This claim elicited many responses in Britain in the final decades of the eighteenth century. The matter was taken up in debate clubs, and it provoked the publication of some significant pamphlets and philosophical works. Sampling the responses illuminates an important perspective on the consistency of patriotism with the ethical ideal of moral equality.

Two responses to Jenyns came from students of the great Scottish philosopher Francis Hutcheson. Both emphasized epistemic reasons supporting the virtues of patriotism. Drawing on Hutcheson’s insights on the providential design of the moral sentiments, Archibald Maclaine, a minister of the Church of Scotland in The Hague, advanced the prime importance of caring for our particular social attachments in light of our contextual knowledge. We are best equipped to care for our families, our friends, our communities, and our countries because we have unique insights into their character. A particular focus on the good of our familiars need not, however, be inconsistent with a commitment in principle to the good of strangers. Maclaine believed that God, in his providence, has arranged a potential for mutually beneficial human relationships at all levels of social interaction, including at the level of the nation.

This last proposition is broadly attested to by social science, at least according to the insights of another student of Hutcheson, Adam Smith. In The Wealth of Nations2 Smith deployed the tools of political economy to demonstrate the mutual entailment of the good of our country with the prosperity of our international neighbors and the good of humankind more broadly. In the 1790 edition of his work The Theory of Moral Sentiments,3 [TMS] Smith brought insights from his political economy to bear explicitly on the issue of patriotism, tapping into the discourse sparked by Jenyns fourteen years earlier. Smith rearticulated arguments from Hutcheson and Maclaine about the virtues of particularity given our epistemic limitations, and he complemented those arguments with comments on the mutually beneficial nature of international trade.

Collection entries
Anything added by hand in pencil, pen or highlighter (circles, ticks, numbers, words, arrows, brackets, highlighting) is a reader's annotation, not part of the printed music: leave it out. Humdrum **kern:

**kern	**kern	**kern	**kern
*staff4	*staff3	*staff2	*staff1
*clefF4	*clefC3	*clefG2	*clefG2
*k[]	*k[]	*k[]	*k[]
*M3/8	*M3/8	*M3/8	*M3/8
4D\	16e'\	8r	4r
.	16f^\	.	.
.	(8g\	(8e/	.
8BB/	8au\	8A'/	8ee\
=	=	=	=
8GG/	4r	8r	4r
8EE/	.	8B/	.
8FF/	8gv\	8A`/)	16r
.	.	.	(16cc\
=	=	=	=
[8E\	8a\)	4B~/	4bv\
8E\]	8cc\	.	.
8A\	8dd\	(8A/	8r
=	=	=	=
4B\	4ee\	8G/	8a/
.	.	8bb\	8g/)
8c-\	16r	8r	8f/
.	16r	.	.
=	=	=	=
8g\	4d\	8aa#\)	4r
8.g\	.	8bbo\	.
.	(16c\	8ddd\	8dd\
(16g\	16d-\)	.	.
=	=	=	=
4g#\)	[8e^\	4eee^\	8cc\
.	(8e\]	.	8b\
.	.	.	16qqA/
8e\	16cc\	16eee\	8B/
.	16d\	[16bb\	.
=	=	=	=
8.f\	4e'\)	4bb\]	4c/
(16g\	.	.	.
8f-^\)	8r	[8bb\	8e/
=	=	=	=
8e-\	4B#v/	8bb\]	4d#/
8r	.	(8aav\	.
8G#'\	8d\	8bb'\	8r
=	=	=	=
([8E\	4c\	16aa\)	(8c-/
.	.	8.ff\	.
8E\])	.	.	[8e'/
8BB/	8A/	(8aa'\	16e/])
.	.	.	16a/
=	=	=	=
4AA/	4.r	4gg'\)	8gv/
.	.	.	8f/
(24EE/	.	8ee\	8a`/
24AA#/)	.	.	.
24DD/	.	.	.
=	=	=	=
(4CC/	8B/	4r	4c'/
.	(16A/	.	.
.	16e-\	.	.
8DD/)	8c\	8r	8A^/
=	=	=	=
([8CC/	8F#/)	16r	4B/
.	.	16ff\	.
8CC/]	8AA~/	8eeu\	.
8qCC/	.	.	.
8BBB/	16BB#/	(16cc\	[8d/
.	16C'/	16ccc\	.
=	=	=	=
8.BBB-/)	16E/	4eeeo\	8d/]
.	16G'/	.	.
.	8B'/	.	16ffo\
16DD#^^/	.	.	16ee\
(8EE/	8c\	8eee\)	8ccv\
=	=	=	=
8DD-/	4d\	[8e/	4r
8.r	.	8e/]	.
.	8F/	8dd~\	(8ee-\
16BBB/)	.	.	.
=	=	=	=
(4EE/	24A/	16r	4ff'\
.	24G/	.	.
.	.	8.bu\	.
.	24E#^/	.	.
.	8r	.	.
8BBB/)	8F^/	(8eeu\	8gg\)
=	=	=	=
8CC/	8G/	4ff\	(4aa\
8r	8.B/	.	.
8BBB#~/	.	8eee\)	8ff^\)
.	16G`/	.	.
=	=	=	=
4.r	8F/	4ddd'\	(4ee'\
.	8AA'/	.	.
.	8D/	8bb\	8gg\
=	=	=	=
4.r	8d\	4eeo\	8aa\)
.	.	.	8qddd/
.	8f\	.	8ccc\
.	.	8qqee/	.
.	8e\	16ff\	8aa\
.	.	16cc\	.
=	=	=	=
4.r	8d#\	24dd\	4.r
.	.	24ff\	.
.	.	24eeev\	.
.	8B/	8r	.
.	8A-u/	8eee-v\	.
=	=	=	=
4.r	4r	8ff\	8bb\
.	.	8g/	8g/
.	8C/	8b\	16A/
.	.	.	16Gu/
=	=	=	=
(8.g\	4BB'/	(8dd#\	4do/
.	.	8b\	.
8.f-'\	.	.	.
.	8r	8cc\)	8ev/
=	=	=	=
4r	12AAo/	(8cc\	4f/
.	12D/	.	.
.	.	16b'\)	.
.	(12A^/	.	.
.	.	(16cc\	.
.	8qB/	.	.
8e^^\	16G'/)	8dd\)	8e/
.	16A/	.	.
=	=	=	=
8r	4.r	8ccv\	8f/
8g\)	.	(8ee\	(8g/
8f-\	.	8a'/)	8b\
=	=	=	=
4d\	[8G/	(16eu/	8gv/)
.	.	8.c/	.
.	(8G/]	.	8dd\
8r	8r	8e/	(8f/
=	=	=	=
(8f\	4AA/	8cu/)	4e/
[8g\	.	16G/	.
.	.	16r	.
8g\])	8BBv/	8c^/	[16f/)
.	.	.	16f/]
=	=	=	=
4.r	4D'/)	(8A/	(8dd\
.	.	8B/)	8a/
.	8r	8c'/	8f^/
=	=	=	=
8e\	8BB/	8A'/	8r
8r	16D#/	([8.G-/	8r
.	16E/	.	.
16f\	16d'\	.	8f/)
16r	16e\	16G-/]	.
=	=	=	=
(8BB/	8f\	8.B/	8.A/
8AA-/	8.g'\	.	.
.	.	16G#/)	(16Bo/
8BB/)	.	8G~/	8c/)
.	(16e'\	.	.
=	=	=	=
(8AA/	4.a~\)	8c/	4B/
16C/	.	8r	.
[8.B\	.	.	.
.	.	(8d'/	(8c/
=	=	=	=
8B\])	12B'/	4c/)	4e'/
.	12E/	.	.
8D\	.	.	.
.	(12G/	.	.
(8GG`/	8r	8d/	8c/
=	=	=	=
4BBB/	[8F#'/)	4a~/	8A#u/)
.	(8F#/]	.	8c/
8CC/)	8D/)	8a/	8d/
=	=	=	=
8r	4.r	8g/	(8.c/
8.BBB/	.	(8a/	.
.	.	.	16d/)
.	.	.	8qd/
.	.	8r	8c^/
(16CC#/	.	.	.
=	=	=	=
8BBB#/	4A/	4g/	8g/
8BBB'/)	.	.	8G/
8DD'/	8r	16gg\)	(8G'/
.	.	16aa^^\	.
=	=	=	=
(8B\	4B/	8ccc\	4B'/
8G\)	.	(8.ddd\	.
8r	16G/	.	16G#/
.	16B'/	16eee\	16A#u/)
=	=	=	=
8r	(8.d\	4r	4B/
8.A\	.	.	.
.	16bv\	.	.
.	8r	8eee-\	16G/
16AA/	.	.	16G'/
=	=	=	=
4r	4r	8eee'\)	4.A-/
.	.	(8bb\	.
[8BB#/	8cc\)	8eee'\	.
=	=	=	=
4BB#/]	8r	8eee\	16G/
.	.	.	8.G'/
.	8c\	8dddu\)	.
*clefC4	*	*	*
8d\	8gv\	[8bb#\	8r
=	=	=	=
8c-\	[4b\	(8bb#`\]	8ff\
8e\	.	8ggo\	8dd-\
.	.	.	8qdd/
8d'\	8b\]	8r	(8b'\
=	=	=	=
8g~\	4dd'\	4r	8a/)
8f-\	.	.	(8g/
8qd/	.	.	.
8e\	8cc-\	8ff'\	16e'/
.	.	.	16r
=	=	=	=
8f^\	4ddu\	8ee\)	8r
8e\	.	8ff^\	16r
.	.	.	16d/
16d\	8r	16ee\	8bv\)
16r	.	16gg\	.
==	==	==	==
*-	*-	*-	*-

**Tasks to carry out**:
**1)** Reproduce the passage on patriotism in full, word for word.
**2)** From the rows, pull out every line that contains the string "kern".

**Answers per task**:
**1)**
This claim elicited many responses in Britain in the final decades of the eighteenth century. The matter was taken up in debate clubs, and it provoked the publication of some significant pamphlets and philosophical works. Sampling the responses illuminates an important perspective on the consistency of patriotism with the ethical ideal of moral equality.

Two responses to Jenyns came from students of the great Scottish philosopher Francis Hutcheson. Both emphasized epistemic reasons supporting the virtues of patriotism. Drawing on Hutcheson’s insights on the providential design of the moral sentiments, Archibald Maclaine, a minister of the Church of Scotland in The Hague, advanced the prime importance of caring for our particular social attachments in light of our contextual knowledge. We are best equipped to care for our families, our friends, our communities, and our countries because we have unique insights into their character. A particular focus on the good of our familiars need not, however, be inconsistent with a commitment in principle to the good of strangers. Maclaine believed that God, in his providence, has arranged a potential for mutually beneficial human relationships at all levels of social interaction, including at the level of the nation.

This last proposition is broadly attested to by social science, at least according to the insights of another student of Hutcheson, Adam Smith. In The Wealth of Nations2 Smith deployed the tools of political economy to demonstrate the mutual entailment of the good of our country with the prosperity of our international neighbors and the good of humankind more broadly. In the 1790 edition of his work The Theory of Moral Sentiments,3 [TMS] Smith brought insights from his political economy to bear explicitly on the issue of patriotism, tapping into the discourse sparked by Jenyns fourteen years earlier. Smith rearticulated arguments from Hutcheson and Maclaine about the virtues of particularity given our epistemic limitations, and he complemented those arguments with comments on the mutually beneficial nature of international trade.

**2)**
Anything added by hand in pencil, pen or highlighter (circles, ticks, numbers, words, arrows, brackets, highlighting) is a reader's annotation, not part of the printed music: leave it out. Humdrum **kern:
**kern	**kern	**kern	**kern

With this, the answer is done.